Since you're probably not expected to redesign the cache and provide HW partitioning scheme (unless the question comes in the scope of computer architecture course), the simplest way to achieve this is simply by inspecting the cache size and associativity, figuring our the number of sets, and aligning the data sets of each process/thread to a different part.
For example, if your shared cache is 2MB big, and has 16 ways and 64B lines, you would have 2k sets. In such case, each process would want to align its physical addresses (assuming the cache is physically mapped) to a different half 1k sets, or a different 0x10000 out of each 0x20000. In other words, P0 would be free to use any physical address with bit 16 equals 0 , and P1 would use the addresses with bit 16 equals 1.
Note, that since that exceeds the size of a basic 4k page (alignment of 0x1000), you would either need to hack your OS to assign your pages to the appropriate physical addresses for each process, or simply use larger pages (2M would be enough).
Also note that by keeping a contiguous 0x10000 per allocation, we still enjoy spatial locality and efficient hardware prefetching (otherwise you could simply pick any other split, even even/odd sets by using bit 6, but that would leave your data fractured.
Last issue is for data sets larger than this 0x10000 quota - to make then align you'd simply have to break them into chunks up to 0x10000, and align each separately. There's also the issue of code/stack/pagemap and other types of OS/system data which you have less control over (actually code can also be aligned, or more likely in this case - shared) - I'm assuming this has negligible impact on thrashing.
Again - this attempts to answer without knowing what system you work with, what you need to achieve, or even what is the context of the course. With more context we can probably focus this to a simpler solution.

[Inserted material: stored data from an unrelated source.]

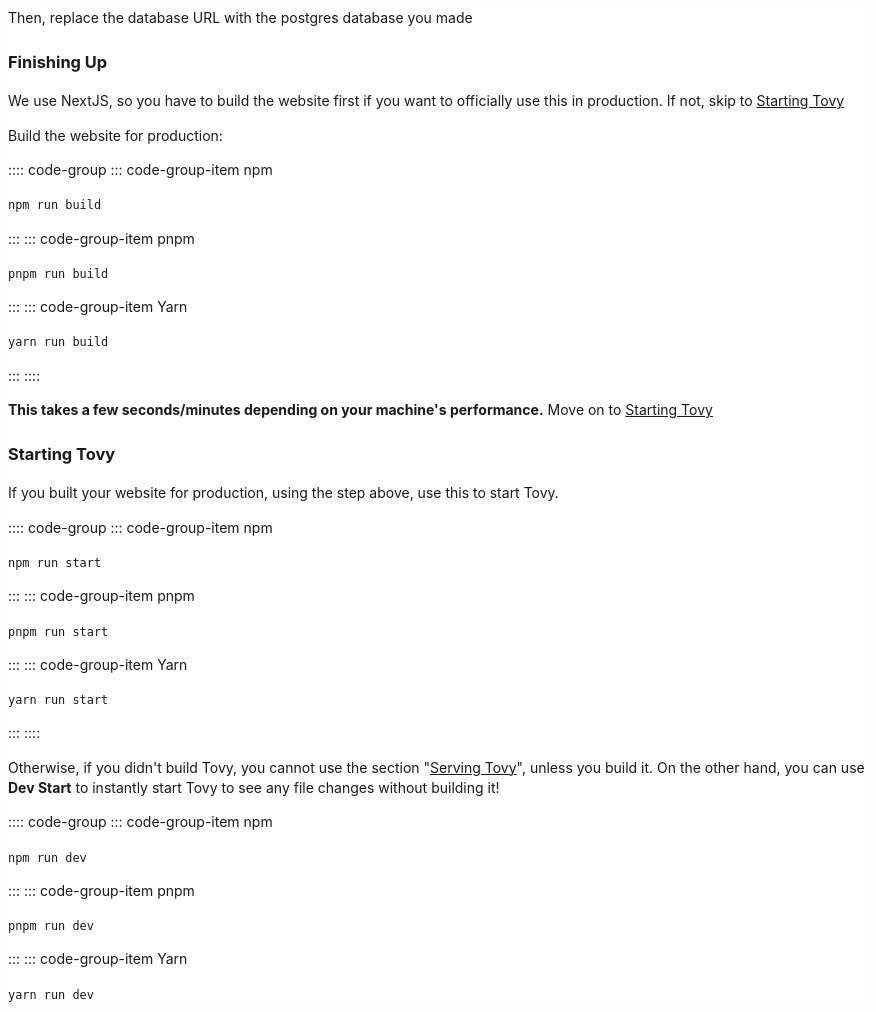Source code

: Then, replace the database URL with the postgres database you made

### Finishing Up
We use NextJS, so you have to build the website first if you want to officially use this in production. If not, skip to [Starting Tovy](https://docs.tovyblox.xyz/guides/deploy/setup.html#starting-tovy)

Build the website for production:

:::: code-group
::: code-group-item npm
```
npm run build
```
:::
::: code-group-item pnpm
```
pnpm run build
```
:::
::: code-group-item Yarn
```
yarn run build
```
:::
::::

**This takes a few seconds/minutes depending on your machine's performance.**
Move on to [Starting Tovy](https://docs.tovyblox.xyz/guides/deploy/setup.html#starting-tovy)

### Starting Tovy
If you built your website for production, using the step above, use this to start Tovy.

:::: code-group
::: code-group-item npm
```
npm run start
```
:::
::: code-group-item pnpm
```
pnpm run start
```
:::
::: code-group-item Yarn
```
yarn run start
```
:::
::::

Otherwise, if you didn't build Tovy, you cannot use the section "[Serving Tovy](https://docs.tovyblox.xyz/guides/deploy/setup.html#serving-tovy)", unless you build it. On the other hand, you can use **Dev Start** to instantly start Tovy to see any file changes without building it!

:::: code-group
::: code-group-item npm
```
npm run dev
```
:::
::: code-group-item pnpm
```
pnpm run dev
```
:::
::: code-group-item Yarn
```
yarn run dev
```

How large is a way in the cache?
For example, if you have a cache where each way is 128KiB in size, you partition your memory in such a way that for each address modulo 128KiB, process A uses the 0-64KiB region, and process B uses the lower 64KiB-128KiB region. (This assumes private L1-per-core).
If your physical page size is 4KiB (and your CPU uses physical addresses for caching, not virtual - which does occur on some CPUs), you can make this much nicer. Let's say you're mapping the same amount of memory into virtual address space for each core - 16KiB. Pages 0, 2, 4, 6 go to process A's memory map, and pages 1, 3, 5, 7 go to process B's memory map. As long as you only address memory in that carefully laid out region, the caches should never fight. Of course, you've effectively halved the size of your cache-ways by doing so, but you have multiple ways...
You'll want to utilize a lock in regards to multi-thread programming. It's hard to provide an example due to not knowing your specific situation.
When one process has access, lock all other processes out until the 'accessing' process is finished with the resource.